The Stuff of Legend
As a former Associated Press reporter, Christopher Corbett knows how to spot a good story. So when he noticed that although thousands of Chinese had come to America during the gold rush, none of them were interred in boom town cemeteries, he followed the lead.
“I asked this old lady who had a store in the town, ‘Where is the Chinese cemetery?’ And she said, ‘The bone collectors came and took them back to China,’” he recalled. “I had never heard that the Chinese repatriated their dead, and my curiosity about that led me to this book.”
The book is The Poker Bride (Atlantic Monthly Press), in which Corbett tells the story of the Chinese in the West through the life of one such immigrant, Polly Bemis. Polly was sold by her famine-stricken parents, smuggled into San Francisco by her master, and won in a poker game by the man who would eventually become her husband. She lived an isolated life until 1923, when she came down from her home in the Idaho hills to tell her story.
At least, that’s how the legend goes. “You’re in what they call the borderland of fable once you cross the Missouri, so it’s one of those stories that’s rooted in fact and layered with a lot of embellishment,” said Corbett, a professor of the practice in English.
Whether or not the story is one hundred percent true, it’s been getting a lot of praise. The Baltimore Sun called it “a juicy combination of social history and deconstructed myth,” and the Wall Street Journal said the tale “reflects the essence of the American immigrant experience.”
“I think the response in part is indicative of the interest in the Chinese experience in the 19th century West. People are curious about it,” said Corbett.
For Corbett, the book’s biggest accomplishment is that it tells the story of these forgotten immigrants. Most Chinese returned to their homeland after the gold rush, taking their stories as well as their countrymen’s bones with them, and left behind few traces of their presence.
“The larger matter is that we know something about Polly,” explained Corbett. “She’s the human face on this immigrant experience that we know so little about.”
This book wasn’t the author’s first foray into the Wild West. His 2003 book Orphans Preferred: The Twisted Truth and Lasting Legend of the Pony Express (Random House/Broadway Books) gained him notice as one of the premier scholars on the iconic service. That book was recently reissued as a paperback.
The Pony Express will celebrate its 150th Anniversary on April 3, and Corbett’s calendar is already filling up with invitations to discuss his work. Most notably, he will be the keynote speaker for the anniversary celebrations at St.
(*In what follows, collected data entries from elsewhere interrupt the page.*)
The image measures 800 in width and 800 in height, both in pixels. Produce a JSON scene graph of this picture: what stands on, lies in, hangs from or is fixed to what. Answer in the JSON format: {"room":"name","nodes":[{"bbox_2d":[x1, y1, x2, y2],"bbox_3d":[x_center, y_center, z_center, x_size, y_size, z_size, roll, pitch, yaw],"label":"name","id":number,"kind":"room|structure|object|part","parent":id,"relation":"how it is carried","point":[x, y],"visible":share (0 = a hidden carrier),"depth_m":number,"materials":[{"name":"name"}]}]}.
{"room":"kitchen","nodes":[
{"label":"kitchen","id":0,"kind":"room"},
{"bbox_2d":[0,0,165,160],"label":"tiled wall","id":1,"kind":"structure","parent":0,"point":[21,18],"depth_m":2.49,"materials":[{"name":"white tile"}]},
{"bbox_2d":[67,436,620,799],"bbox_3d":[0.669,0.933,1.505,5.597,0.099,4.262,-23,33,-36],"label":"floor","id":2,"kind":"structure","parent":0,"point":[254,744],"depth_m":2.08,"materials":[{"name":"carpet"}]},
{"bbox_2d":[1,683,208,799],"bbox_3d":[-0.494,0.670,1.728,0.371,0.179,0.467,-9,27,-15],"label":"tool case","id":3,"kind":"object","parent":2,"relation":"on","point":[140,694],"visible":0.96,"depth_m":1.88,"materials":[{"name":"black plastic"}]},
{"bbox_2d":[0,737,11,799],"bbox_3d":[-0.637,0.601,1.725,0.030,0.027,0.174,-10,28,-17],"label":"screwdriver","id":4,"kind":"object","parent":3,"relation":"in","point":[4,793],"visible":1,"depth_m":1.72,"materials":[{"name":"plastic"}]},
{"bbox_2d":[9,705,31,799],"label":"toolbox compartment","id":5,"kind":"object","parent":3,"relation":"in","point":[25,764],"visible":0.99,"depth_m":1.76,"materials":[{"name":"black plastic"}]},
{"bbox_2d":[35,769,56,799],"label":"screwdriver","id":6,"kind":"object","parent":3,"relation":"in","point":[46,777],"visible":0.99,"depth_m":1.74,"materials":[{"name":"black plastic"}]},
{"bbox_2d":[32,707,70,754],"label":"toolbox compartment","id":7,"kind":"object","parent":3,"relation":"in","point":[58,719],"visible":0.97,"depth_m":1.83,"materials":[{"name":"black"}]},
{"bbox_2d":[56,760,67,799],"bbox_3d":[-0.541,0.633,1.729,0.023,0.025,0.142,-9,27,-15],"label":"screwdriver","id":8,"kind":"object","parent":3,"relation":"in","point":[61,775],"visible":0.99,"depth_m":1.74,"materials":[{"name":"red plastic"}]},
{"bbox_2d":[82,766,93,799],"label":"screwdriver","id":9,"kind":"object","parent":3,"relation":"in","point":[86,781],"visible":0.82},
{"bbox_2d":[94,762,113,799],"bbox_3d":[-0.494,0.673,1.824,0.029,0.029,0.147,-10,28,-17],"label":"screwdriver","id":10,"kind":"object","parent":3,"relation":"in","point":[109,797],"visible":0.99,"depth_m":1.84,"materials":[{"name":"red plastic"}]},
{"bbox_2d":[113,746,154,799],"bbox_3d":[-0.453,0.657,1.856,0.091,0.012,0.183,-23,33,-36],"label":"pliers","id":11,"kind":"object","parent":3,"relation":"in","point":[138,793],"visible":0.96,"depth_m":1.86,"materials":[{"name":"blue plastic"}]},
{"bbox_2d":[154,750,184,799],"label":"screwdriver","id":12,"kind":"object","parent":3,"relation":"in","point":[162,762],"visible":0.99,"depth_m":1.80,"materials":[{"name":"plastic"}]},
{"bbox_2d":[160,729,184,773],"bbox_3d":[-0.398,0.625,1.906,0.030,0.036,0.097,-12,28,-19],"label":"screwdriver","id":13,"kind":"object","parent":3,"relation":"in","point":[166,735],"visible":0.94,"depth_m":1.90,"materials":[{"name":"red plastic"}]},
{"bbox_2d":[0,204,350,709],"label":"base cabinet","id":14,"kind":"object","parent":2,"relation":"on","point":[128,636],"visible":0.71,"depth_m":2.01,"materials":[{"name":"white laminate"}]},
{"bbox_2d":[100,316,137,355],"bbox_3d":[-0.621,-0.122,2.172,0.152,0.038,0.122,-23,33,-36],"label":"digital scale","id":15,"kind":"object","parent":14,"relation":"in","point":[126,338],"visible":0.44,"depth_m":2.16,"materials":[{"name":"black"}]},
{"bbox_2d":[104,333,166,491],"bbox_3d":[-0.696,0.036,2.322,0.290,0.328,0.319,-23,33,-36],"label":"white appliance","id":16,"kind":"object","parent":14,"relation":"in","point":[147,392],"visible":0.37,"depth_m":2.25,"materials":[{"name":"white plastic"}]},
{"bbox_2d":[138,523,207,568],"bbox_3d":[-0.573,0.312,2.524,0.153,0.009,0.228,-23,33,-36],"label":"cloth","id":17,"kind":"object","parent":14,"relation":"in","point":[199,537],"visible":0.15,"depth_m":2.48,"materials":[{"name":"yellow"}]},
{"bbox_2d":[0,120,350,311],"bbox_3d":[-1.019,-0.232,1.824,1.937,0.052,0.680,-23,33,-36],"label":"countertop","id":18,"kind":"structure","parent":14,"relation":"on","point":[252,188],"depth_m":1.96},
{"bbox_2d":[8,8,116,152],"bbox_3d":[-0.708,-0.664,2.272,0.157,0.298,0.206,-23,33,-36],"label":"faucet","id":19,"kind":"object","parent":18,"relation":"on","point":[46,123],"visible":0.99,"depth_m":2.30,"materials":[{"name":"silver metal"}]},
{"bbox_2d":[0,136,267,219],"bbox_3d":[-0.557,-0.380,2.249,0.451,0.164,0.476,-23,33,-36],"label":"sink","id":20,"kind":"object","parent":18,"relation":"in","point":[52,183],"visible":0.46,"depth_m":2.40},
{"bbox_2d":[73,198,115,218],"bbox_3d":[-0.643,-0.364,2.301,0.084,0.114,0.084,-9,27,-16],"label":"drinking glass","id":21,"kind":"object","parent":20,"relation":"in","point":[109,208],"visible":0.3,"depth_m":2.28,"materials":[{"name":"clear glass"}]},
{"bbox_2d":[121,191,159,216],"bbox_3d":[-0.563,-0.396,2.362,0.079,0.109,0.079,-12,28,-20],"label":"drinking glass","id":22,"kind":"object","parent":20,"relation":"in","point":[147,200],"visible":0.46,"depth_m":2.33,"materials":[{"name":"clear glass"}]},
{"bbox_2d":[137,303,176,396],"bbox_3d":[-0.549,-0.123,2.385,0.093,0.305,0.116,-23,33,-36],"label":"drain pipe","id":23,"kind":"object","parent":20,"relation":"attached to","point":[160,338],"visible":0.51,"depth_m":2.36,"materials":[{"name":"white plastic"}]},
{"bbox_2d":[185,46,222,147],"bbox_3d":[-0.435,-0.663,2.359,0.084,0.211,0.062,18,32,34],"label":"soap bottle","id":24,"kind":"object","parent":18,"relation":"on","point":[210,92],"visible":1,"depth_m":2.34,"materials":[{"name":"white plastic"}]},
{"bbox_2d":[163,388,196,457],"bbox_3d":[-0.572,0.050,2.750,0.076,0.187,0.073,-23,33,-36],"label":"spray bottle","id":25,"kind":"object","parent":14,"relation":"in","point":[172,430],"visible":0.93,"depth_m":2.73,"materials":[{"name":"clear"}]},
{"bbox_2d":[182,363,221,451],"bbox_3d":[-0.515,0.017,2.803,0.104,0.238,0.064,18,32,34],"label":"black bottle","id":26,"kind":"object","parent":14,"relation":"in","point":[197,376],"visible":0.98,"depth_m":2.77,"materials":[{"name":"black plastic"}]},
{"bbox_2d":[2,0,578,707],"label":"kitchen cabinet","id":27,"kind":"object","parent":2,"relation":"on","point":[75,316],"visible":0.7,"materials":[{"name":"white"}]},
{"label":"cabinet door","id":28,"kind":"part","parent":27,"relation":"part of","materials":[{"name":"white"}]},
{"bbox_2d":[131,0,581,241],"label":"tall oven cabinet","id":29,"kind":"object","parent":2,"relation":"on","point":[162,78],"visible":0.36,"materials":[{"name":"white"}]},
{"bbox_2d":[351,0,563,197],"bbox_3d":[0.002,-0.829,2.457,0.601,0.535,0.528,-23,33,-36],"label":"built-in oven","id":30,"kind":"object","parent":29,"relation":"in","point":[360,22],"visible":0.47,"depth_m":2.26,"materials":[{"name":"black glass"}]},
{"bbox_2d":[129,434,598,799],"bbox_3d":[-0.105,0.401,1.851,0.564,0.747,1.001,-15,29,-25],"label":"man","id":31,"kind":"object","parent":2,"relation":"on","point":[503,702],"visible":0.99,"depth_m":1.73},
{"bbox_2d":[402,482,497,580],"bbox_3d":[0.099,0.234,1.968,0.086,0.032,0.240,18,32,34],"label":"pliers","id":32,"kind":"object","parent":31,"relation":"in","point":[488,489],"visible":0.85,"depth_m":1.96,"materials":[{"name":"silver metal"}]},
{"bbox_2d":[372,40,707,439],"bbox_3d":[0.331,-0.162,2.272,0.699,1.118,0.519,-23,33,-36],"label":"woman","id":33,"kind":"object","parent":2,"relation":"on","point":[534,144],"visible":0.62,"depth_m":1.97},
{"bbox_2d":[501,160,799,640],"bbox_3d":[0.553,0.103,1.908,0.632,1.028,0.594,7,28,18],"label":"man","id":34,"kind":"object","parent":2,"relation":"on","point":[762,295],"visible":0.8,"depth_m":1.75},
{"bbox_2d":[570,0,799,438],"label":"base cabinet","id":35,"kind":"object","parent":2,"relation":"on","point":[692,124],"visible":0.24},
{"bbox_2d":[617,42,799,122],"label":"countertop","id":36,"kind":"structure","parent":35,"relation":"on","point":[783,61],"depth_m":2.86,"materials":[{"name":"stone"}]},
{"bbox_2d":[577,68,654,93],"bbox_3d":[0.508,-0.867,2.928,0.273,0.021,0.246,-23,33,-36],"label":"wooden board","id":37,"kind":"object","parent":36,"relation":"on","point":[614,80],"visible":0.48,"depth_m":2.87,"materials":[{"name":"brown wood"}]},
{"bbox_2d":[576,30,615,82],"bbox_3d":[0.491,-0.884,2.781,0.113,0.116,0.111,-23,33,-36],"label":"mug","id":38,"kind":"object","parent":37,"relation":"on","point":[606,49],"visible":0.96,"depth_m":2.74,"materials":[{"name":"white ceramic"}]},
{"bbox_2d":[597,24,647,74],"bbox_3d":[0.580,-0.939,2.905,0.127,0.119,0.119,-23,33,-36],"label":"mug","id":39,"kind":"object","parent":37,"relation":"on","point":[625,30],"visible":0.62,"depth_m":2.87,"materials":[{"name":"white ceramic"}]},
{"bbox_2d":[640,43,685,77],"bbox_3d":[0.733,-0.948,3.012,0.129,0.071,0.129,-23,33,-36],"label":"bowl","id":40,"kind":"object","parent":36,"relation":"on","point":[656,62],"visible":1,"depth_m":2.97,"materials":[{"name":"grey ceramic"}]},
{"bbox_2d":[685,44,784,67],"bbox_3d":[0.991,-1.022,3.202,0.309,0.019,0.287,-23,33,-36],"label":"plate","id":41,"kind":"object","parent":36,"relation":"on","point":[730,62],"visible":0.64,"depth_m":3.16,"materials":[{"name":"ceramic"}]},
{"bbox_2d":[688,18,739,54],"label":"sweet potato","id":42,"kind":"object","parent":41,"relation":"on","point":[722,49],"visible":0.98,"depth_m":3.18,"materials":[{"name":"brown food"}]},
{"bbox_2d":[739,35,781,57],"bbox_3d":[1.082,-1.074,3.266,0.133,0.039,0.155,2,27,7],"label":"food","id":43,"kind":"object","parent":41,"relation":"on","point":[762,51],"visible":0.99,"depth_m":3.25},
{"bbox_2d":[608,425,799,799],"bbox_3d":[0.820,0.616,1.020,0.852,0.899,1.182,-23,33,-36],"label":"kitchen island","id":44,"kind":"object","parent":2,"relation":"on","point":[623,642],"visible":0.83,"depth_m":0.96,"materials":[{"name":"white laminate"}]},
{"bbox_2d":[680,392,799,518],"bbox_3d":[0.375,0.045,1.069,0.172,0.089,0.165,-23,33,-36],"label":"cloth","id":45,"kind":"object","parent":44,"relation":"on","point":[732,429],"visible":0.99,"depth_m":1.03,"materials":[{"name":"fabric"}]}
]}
Joseph, Missouri’s Patee House, which housed the Pony Express.
With two books demanding his attention in addition to his regular duties of teaching English and mentoring the Retriever Weekly staff, Corbett acknowledges that “things are slightly wild”—just like they were in the Old West.
Corbett will speak at the Poe Room at the Enoch Pratt Free Library on February 24 at 6 p.m., and at UMBC’s Albin O. Kuhn Library Gallery on March 9 at 4 p.m.